The task:
Read the material below. Count the lines containing "labels" and give that count alone.

Given entries:
--------------------------------

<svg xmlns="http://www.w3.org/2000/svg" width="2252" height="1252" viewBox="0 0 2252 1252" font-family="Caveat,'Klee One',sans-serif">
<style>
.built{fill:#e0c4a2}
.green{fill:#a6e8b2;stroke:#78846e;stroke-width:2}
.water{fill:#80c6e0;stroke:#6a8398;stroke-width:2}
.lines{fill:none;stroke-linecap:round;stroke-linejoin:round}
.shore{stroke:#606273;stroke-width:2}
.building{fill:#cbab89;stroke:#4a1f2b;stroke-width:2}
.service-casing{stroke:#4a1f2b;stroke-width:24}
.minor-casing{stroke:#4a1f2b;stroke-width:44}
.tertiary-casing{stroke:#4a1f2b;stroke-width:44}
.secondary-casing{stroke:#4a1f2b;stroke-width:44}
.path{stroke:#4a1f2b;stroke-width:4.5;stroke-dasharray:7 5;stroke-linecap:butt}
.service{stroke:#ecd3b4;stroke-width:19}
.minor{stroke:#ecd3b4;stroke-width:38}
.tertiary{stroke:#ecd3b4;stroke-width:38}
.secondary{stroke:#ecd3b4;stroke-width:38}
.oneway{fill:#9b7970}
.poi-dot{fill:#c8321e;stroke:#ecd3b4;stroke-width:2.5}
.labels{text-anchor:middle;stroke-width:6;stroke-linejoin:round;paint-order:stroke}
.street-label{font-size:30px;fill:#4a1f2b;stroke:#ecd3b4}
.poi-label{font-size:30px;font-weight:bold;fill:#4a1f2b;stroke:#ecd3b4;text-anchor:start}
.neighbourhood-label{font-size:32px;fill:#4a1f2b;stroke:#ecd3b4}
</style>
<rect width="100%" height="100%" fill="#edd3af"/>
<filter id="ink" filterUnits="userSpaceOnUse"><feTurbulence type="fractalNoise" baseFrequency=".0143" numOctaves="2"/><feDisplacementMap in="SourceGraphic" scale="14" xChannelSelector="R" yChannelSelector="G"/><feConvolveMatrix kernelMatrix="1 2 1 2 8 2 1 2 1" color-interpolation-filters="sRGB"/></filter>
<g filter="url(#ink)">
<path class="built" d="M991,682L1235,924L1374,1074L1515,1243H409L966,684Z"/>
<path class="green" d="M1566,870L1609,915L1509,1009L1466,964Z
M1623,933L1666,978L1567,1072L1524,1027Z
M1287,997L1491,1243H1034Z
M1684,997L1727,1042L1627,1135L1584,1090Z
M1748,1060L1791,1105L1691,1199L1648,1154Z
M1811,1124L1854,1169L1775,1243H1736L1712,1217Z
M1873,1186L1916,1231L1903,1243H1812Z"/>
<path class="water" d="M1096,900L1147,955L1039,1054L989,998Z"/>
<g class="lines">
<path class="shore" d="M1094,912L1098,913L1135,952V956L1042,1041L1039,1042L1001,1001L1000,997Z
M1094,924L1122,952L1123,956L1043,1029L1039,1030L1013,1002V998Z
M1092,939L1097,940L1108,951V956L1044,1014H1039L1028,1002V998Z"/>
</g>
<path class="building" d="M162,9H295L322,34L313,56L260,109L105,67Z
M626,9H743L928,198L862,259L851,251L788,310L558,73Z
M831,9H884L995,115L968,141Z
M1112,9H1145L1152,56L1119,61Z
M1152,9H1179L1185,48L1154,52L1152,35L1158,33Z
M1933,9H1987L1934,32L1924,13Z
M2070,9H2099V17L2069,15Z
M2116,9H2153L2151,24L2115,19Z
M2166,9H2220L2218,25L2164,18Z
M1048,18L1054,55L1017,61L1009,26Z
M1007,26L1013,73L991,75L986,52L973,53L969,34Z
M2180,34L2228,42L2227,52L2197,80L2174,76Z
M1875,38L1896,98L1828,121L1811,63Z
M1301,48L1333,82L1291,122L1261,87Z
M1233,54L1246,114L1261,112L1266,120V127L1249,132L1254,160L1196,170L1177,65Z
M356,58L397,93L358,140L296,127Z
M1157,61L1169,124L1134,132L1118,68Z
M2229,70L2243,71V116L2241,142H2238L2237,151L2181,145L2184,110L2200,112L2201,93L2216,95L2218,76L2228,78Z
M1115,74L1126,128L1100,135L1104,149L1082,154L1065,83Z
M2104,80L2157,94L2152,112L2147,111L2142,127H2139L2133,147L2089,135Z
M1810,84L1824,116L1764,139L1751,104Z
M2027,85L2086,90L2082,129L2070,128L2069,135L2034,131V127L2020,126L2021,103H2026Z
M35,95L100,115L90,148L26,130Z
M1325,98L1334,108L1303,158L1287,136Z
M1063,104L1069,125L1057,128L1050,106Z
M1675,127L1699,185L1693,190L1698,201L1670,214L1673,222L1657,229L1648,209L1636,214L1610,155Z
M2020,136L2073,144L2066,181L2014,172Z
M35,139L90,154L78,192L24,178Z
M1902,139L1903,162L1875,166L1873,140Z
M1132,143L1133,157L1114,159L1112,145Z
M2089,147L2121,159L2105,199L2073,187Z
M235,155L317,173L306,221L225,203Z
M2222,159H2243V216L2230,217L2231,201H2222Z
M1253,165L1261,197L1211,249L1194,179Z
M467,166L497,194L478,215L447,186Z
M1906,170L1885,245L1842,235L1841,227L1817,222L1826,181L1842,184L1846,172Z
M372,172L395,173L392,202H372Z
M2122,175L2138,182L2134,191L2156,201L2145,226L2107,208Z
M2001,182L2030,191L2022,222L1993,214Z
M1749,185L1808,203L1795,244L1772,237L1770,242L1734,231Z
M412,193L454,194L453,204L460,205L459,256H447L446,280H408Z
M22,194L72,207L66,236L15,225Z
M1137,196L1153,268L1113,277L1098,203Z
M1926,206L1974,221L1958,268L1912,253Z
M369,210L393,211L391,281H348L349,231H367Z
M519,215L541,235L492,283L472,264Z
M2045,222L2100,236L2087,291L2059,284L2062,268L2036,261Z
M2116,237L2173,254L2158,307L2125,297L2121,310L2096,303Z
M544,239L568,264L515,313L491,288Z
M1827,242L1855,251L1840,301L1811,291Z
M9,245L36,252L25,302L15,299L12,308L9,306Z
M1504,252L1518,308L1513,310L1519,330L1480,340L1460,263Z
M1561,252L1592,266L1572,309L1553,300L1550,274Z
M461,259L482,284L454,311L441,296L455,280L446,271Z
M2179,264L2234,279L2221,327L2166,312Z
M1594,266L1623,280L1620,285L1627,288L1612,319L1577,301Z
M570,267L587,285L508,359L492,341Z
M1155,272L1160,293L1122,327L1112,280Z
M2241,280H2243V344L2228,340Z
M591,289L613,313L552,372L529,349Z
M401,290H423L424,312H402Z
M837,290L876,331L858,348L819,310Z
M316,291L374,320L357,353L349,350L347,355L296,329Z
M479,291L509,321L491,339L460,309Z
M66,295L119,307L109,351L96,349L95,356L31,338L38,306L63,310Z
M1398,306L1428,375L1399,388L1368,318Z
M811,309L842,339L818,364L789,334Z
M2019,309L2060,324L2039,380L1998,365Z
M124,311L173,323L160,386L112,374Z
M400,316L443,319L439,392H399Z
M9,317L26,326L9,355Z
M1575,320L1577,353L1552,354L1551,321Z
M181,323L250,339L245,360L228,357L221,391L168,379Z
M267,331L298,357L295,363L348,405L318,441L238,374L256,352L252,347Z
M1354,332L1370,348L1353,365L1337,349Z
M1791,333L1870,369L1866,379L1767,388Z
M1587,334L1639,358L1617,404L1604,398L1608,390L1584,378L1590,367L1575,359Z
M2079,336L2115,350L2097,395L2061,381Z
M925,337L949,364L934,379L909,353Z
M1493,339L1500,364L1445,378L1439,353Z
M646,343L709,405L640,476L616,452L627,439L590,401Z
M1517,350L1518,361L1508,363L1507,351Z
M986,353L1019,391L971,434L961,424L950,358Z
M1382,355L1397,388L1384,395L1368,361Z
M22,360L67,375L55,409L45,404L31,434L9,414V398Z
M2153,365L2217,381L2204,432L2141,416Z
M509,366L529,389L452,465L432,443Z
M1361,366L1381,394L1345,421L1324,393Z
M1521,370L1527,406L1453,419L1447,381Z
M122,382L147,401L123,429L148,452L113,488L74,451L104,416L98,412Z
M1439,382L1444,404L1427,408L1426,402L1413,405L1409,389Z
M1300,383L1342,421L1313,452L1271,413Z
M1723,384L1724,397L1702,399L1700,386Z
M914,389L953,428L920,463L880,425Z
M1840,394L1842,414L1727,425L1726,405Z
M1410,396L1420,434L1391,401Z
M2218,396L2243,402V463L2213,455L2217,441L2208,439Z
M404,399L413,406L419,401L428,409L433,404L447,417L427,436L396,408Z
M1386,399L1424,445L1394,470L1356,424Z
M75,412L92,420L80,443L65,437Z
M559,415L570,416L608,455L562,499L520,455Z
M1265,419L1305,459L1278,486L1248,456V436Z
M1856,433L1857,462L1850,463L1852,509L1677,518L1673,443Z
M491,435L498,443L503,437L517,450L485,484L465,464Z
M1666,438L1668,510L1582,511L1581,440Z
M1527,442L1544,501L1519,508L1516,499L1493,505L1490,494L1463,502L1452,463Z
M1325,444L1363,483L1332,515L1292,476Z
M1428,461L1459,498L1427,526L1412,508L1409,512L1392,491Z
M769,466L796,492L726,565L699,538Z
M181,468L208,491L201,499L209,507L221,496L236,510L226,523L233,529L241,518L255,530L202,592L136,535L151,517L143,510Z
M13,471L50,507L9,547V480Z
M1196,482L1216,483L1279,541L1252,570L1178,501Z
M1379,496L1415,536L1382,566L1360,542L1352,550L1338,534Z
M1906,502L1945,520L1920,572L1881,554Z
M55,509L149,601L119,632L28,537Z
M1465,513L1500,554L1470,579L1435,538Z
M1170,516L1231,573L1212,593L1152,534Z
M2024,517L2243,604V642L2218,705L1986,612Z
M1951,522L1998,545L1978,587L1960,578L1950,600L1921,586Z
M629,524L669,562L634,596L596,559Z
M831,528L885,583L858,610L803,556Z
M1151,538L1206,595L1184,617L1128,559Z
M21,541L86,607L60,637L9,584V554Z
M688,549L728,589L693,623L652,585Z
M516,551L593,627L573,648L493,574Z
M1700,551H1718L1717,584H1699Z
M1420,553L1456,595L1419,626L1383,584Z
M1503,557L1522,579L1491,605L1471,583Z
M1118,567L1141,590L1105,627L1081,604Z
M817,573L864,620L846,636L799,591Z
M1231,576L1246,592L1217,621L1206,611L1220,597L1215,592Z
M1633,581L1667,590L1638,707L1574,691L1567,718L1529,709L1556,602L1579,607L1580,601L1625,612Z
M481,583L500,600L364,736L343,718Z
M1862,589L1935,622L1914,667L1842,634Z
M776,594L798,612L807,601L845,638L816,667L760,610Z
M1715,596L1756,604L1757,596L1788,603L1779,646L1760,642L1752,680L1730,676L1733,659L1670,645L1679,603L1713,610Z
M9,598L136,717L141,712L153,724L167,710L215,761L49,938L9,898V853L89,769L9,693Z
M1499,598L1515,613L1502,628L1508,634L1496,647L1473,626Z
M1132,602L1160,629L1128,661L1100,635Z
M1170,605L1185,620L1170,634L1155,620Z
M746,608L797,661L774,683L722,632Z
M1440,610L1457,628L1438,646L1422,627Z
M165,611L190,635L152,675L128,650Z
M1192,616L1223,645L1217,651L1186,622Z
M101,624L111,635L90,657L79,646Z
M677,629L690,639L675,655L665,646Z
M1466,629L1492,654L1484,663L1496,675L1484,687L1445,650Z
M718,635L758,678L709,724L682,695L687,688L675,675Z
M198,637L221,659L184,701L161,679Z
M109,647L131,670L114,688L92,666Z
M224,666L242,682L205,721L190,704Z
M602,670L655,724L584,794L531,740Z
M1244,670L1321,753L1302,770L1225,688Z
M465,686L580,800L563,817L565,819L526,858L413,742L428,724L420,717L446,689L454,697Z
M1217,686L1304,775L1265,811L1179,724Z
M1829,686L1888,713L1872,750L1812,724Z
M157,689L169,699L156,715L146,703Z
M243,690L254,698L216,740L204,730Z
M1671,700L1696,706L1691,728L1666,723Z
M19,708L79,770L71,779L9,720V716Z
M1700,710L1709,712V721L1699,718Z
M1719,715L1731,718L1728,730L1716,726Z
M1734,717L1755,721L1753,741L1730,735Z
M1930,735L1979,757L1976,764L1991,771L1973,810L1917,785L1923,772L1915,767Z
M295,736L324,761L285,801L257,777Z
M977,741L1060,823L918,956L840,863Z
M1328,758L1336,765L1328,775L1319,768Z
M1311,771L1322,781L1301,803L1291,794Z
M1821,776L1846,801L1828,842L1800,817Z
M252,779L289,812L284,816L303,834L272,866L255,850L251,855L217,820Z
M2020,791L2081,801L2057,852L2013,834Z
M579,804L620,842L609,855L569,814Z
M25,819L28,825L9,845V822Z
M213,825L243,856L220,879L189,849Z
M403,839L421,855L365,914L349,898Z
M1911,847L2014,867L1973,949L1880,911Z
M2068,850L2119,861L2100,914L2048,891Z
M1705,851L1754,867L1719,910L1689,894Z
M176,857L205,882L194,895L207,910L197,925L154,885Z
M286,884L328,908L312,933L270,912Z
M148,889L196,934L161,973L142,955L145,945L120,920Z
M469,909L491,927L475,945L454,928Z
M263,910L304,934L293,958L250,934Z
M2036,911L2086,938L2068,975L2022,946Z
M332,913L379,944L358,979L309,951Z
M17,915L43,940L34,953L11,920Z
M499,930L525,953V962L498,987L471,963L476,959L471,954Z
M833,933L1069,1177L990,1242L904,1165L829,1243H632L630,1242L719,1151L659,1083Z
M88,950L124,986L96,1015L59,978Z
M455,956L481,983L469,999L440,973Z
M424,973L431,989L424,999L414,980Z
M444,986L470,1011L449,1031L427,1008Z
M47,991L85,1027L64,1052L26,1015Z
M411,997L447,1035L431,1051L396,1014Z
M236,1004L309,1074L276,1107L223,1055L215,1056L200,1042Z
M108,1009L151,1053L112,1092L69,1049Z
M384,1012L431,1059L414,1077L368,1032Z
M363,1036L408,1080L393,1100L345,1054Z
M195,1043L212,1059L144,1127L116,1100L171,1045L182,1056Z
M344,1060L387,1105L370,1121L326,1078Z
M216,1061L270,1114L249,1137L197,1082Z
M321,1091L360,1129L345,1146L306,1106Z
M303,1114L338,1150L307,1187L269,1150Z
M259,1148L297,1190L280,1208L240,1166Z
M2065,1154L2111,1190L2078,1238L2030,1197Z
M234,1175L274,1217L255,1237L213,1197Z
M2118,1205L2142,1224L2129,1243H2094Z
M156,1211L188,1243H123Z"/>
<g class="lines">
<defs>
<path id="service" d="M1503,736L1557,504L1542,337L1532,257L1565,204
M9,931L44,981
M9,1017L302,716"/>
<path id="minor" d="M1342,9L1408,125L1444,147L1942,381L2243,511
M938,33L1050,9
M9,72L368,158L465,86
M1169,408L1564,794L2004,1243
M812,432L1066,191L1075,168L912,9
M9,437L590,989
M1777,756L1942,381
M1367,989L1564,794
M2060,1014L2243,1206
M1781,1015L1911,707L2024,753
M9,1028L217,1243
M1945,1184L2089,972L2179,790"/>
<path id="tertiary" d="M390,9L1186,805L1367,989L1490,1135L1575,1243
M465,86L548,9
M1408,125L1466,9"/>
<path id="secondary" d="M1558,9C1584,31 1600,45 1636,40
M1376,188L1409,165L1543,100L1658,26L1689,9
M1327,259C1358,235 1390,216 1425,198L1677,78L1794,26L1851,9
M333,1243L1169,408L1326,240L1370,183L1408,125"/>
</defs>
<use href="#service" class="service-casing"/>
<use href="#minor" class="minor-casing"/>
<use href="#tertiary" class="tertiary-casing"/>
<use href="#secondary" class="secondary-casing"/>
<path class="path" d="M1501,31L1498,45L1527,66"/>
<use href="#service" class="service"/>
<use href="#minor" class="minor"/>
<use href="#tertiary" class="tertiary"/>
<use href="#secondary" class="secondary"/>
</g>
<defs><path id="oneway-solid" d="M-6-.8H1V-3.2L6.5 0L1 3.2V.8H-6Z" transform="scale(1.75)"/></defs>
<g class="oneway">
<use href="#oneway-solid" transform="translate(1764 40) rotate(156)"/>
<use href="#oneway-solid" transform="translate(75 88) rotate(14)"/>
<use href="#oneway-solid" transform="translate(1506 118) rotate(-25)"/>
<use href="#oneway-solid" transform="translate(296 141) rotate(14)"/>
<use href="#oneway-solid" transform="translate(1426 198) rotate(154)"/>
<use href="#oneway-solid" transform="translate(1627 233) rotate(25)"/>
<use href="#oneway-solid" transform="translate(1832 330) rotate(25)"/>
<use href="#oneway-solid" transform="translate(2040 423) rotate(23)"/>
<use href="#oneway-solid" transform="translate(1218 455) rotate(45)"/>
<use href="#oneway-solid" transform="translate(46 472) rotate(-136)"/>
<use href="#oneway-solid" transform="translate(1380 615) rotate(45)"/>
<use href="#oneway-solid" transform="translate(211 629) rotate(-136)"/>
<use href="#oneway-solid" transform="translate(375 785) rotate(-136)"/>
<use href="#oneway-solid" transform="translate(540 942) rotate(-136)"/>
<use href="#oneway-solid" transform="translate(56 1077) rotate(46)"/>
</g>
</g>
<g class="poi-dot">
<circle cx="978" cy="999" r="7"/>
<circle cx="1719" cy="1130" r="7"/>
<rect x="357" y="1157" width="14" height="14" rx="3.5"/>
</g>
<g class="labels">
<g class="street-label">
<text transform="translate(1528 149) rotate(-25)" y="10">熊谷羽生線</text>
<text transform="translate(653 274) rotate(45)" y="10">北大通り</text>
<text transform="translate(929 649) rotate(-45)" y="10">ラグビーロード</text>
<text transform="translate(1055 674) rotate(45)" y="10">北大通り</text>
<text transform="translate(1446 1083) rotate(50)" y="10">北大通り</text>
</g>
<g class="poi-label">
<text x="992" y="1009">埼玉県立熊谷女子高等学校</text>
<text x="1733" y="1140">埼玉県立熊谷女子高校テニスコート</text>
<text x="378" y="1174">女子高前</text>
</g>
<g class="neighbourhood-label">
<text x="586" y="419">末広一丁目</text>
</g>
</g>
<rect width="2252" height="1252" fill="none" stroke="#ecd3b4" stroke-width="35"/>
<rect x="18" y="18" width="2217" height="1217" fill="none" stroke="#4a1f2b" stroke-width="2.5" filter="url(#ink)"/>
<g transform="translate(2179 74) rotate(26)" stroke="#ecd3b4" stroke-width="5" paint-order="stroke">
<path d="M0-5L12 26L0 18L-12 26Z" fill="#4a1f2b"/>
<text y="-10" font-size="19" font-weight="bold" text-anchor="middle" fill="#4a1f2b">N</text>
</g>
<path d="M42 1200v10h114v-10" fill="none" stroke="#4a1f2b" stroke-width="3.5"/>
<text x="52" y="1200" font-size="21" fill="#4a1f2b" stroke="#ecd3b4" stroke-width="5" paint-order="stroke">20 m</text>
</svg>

--------------------------------

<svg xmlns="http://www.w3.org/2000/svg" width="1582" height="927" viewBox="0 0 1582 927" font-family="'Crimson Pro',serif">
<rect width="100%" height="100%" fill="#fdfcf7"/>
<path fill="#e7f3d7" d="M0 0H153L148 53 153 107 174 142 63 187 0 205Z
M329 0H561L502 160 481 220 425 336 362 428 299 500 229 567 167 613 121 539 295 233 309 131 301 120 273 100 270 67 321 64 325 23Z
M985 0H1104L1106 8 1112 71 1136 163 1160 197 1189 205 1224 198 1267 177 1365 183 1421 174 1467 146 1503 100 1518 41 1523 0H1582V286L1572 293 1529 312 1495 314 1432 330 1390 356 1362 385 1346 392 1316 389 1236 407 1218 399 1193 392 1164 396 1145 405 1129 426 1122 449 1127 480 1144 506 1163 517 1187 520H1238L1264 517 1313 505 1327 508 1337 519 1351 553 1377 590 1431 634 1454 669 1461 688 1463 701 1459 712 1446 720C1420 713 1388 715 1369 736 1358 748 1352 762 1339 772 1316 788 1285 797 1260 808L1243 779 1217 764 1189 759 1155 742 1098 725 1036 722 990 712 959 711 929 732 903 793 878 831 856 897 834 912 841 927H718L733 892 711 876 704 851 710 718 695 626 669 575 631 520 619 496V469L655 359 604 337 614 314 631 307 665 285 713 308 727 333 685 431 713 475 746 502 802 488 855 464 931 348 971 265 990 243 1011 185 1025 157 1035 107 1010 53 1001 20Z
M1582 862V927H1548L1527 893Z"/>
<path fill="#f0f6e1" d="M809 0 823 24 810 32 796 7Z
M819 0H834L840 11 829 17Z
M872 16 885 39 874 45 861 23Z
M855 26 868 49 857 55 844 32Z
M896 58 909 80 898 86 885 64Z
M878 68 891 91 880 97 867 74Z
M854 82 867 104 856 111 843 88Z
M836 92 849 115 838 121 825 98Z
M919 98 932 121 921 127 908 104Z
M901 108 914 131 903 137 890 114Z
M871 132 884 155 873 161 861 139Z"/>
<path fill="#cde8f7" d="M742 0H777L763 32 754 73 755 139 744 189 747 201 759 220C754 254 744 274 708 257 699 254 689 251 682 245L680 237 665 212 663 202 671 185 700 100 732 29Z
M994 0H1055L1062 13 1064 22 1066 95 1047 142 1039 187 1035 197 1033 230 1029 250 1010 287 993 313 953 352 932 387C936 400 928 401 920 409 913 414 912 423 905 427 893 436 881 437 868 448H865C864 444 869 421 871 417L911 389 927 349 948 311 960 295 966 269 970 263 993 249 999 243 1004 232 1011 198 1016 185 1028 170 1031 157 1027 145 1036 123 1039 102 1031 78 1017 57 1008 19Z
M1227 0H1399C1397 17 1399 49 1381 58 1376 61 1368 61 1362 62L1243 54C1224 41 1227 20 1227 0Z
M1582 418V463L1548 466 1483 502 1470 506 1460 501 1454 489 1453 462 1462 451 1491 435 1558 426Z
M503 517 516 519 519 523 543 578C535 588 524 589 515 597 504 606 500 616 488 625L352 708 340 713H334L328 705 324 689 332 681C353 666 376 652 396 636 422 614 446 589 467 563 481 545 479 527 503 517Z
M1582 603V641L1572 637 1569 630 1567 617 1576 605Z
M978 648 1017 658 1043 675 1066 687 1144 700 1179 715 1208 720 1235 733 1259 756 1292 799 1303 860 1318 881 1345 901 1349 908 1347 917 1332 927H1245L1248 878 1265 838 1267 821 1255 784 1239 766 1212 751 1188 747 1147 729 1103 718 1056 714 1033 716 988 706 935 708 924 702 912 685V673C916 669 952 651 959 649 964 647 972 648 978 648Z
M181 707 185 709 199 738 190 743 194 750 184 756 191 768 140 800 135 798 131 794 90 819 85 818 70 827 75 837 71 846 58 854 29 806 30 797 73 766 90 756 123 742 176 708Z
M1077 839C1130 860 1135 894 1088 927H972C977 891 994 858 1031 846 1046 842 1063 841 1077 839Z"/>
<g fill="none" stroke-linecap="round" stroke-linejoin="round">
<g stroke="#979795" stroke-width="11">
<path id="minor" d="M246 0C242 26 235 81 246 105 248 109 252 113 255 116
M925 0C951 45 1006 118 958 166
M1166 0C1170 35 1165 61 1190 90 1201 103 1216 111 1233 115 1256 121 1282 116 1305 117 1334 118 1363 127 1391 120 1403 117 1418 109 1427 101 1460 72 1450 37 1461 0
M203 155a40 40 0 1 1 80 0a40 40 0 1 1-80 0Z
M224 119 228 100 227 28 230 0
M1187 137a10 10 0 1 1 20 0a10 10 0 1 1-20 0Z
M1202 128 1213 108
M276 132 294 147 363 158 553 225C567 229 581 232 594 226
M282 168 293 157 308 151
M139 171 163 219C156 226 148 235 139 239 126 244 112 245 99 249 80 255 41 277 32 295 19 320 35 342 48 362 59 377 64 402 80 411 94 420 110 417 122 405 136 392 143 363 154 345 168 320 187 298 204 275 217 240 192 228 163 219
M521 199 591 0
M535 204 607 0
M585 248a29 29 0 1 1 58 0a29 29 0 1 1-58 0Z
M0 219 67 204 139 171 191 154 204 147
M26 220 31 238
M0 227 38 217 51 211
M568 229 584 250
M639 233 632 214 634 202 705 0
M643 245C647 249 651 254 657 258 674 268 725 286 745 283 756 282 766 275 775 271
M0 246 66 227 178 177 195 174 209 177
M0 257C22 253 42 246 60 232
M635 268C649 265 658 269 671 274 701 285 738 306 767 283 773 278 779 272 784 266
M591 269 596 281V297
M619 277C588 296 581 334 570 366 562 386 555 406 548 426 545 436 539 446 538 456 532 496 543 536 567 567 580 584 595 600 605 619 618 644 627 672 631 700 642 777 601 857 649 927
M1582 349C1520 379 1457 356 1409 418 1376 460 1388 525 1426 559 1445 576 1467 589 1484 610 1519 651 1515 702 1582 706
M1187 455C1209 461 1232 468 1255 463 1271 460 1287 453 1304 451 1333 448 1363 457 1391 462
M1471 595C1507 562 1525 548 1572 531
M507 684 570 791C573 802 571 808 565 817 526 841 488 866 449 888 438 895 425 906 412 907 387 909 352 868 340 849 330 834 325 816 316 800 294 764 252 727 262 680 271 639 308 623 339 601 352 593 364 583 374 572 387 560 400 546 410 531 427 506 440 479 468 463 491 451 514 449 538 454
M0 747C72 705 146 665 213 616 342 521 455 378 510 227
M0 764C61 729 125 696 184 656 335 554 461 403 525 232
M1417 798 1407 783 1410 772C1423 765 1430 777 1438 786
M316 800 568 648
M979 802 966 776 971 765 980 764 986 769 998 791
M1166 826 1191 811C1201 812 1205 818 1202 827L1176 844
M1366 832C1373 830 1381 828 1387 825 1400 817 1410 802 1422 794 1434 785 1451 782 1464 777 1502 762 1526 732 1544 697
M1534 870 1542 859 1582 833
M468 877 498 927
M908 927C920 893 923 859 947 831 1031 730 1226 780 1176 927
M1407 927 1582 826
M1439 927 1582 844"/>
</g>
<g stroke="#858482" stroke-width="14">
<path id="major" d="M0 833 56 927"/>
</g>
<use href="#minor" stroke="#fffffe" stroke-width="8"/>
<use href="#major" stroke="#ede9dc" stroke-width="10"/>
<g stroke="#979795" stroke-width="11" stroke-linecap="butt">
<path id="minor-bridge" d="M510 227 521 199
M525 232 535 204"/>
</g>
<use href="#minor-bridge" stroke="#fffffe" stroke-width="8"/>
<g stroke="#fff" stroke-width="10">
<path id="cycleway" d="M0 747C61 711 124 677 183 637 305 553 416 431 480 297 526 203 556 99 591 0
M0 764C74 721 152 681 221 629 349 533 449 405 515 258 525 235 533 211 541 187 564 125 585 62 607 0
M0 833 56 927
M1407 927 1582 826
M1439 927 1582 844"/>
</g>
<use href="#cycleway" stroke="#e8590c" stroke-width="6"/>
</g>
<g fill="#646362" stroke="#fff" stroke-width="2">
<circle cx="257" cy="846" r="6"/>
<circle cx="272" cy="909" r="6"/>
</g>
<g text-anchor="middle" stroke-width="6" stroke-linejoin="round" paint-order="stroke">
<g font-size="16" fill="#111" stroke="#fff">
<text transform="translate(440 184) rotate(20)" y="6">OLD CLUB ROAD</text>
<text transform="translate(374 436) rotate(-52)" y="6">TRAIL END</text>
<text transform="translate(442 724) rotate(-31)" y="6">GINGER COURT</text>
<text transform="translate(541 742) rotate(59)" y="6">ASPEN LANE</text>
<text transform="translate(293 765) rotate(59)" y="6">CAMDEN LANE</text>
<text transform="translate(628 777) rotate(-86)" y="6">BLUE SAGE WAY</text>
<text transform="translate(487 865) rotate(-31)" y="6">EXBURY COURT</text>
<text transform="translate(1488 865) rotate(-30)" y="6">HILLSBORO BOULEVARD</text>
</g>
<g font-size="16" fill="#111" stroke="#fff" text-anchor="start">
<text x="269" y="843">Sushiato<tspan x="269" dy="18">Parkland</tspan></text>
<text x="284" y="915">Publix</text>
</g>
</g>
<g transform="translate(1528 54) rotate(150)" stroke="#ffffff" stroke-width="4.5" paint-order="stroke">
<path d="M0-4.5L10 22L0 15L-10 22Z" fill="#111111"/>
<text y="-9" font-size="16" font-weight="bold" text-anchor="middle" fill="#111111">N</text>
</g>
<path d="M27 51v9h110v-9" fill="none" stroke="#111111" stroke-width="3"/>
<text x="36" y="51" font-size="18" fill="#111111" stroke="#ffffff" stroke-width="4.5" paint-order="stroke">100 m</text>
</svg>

--------------------------------

Reply to the task:
2